Bafta has announced a major shake-up of its film awards but says it can’t guarantee there won’t be a repeat of this year’s all white and all male shortlists.
The British Academy of Film and Television Arts has made over 120 changes after it came under fire for the lack of diversity among nominees at its 2020 ceremony.
Marc Samuelson, the Bafta film committee chair, told Sky News: “This is not about guarantees or quotas, this is about creating a level playing field.”
Today we publish the #BAFTA2020Review detailing over 120 changes to our voting, membership and campaigning processes. The changes are a significant cultural shift for BAFTA and they address the lack of opportunity and equality in the industry. https://t.co/UeGmFi7LEK
— BAFTA (@BAFTA) September 24, 2020
He said the point of the changes was to ensure a broader range of films were viewed by voters, but that ultimately, they would all be judged on merit alone.
All 20 nominees in the acting categories at this year’s Baftas were white and the directors were all male prompting Prince William – the president of the academy – to call for urgent change.
A Sky News analysis of BAFTA nominees across nine of the main categories, including best film, director and the acting categories, found that progress had been slow over the last 10 years.
Krishnendu Majumdar, Bafta’s new chairman, said the academy spoke to over 400 individuals and groups in its review, discussing the use of quotas to guarantee a diverse set of final nominations.
He told Sky News: “Overwhelmingly people said we don’t want to receive a Bafta because of who we are, our gender or the colour of our skin.
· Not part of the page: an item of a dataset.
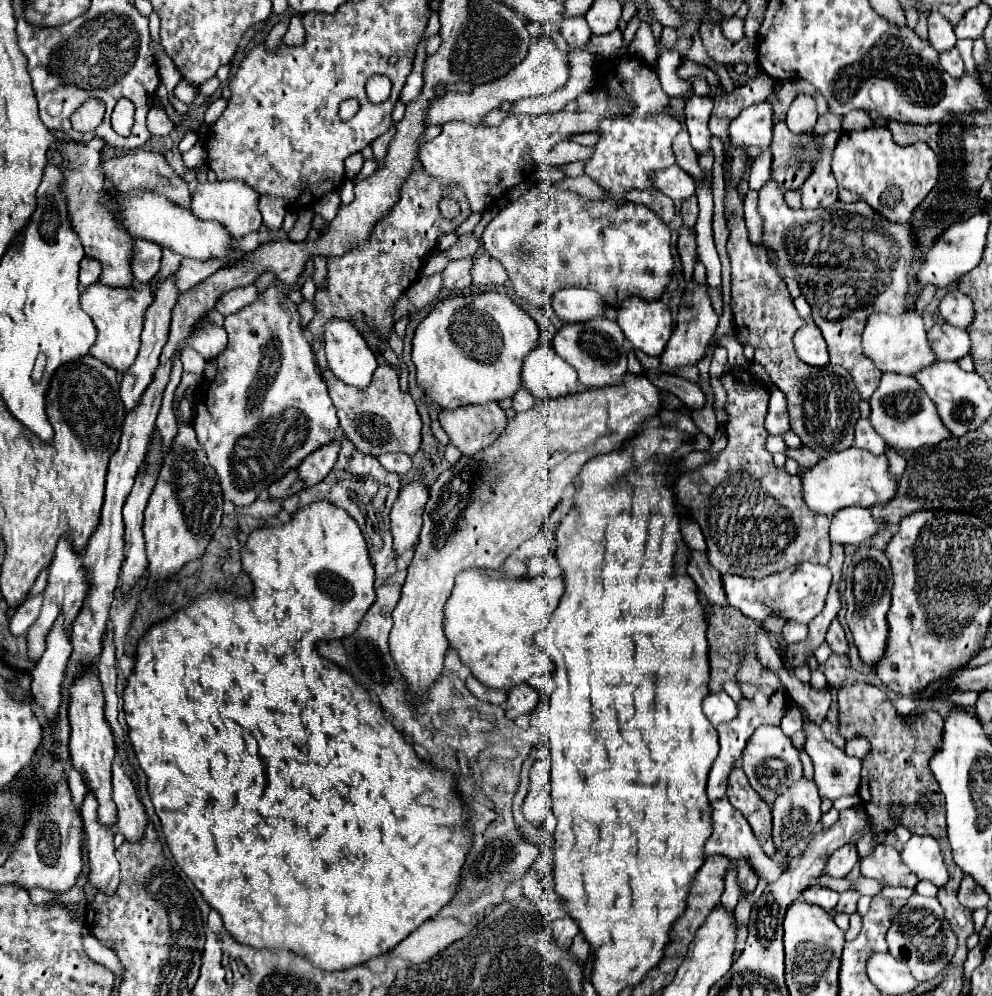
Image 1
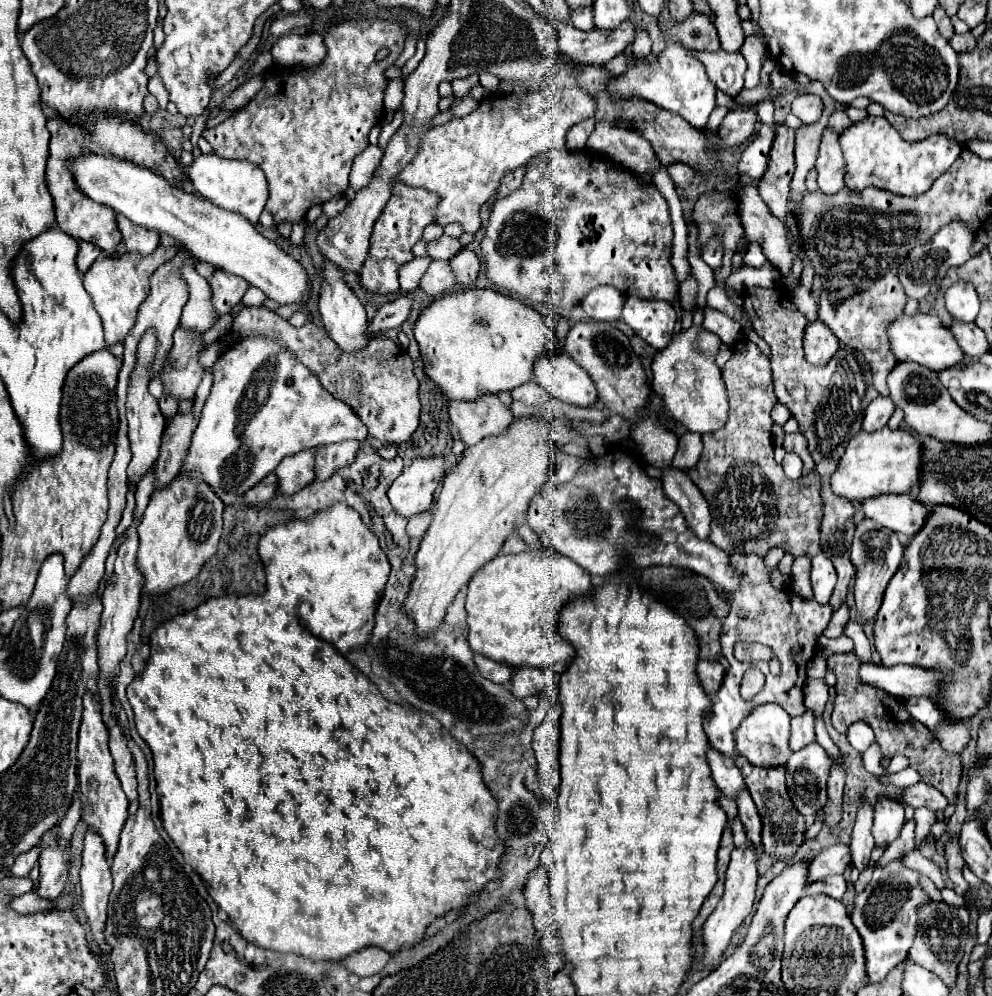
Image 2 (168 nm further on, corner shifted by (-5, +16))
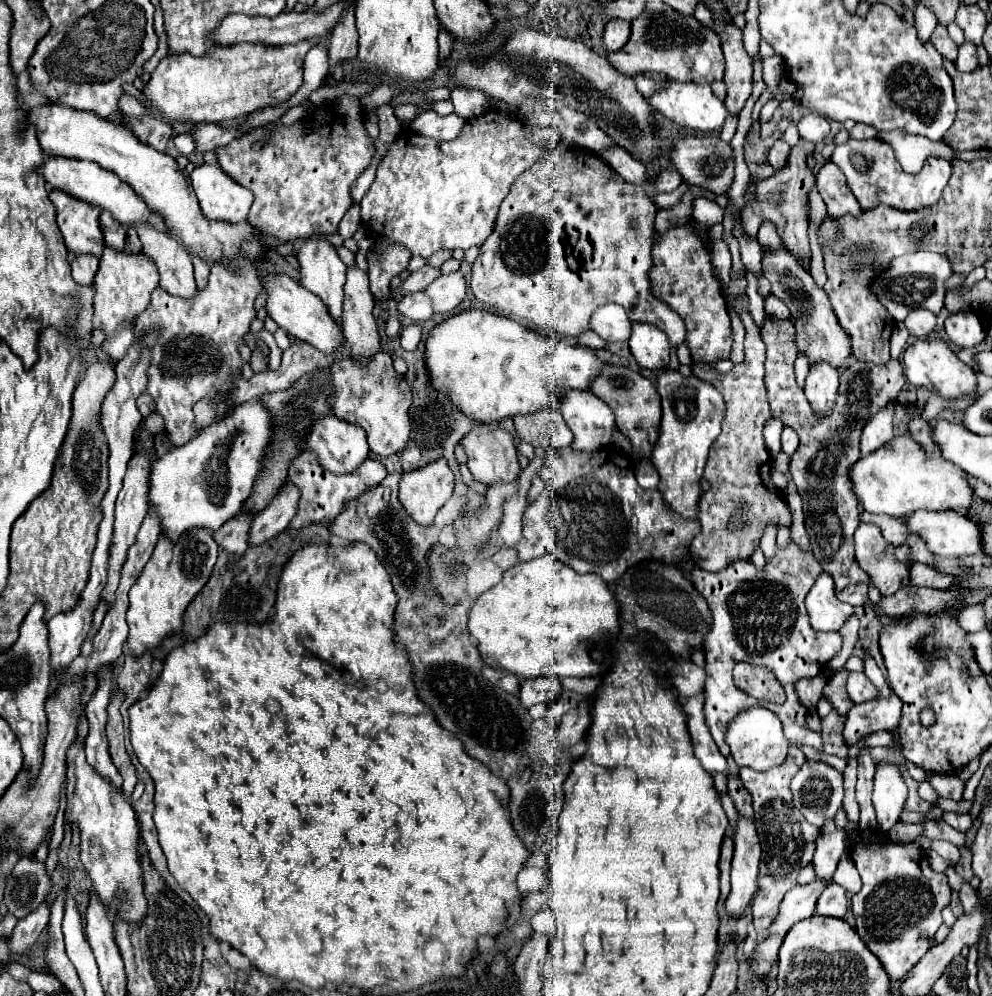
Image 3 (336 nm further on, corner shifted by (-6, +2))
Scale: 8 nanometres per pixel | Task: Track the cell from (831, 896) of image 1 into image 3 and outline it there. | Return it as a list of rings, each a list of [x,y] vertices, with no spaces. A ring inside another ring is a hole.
[[[829,884],[817,900],[817,914],[829,918],[843,918],[847,912],[847,896],[839,884]]]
We want our work to be seen fairly and we want to win on merit.”
The rule changes include adding at least 1,000 members from under-represented groups, making films available to members for longer and changing campaigning to make it fair for all regardless of a movie’s marketing budget.
Bafta has also created three rounds of voting, making it compulsory to watch all films on the longlist in each category.
To ensure the work of female directors is considered, movies from 10 male and 10 female directors will be judged by a jury who will then come up with a final list of nominees.
Samuelson said part of the problem last year was that some brilliant performances and great direction didn’t find their way through to being nominated, and it was all about giving movies a fair chance.
He told Sky News: “The problem which we are addressing is that there are probably 150 films in contention and its incredibly hard for them all to be seen.
“By creating a middle round it means we can concentrate that large number down to perhaps considering 15 films, all of which have to be seen, which means a wider range of films should end up being nominated.”
Majumdar said it is important for the whole industry to change and not just Bafta.
He told Sky News: “Representation matters so much, people need to see themselves on the screen and we are particularly keen that a variety of diverse voices and performances are seen and then the nominations will come on merit.”
In another move aimed at ensuring greater diversity in its awards, Bafta has been applying the British Film Institute’s diversity standards to its two main categories since 2019 and is considering including more in the future.
For films to be eligible for the outstanding British film and outstanding debut by a British writer, director or producer category, they need to meet at least two out of four standards.
Those areas include on screen representation, inclusivity among key crew, opportunities and industry access, and developing underserved audiences.
The Oscars recently announced new rules for its best picture award modelled on these same criteria, five years after the #OscarsSoWhite campaign shook the Academy.
The 2021 Bafta awards will take place on Sunday 11 April when its new rules will come into force.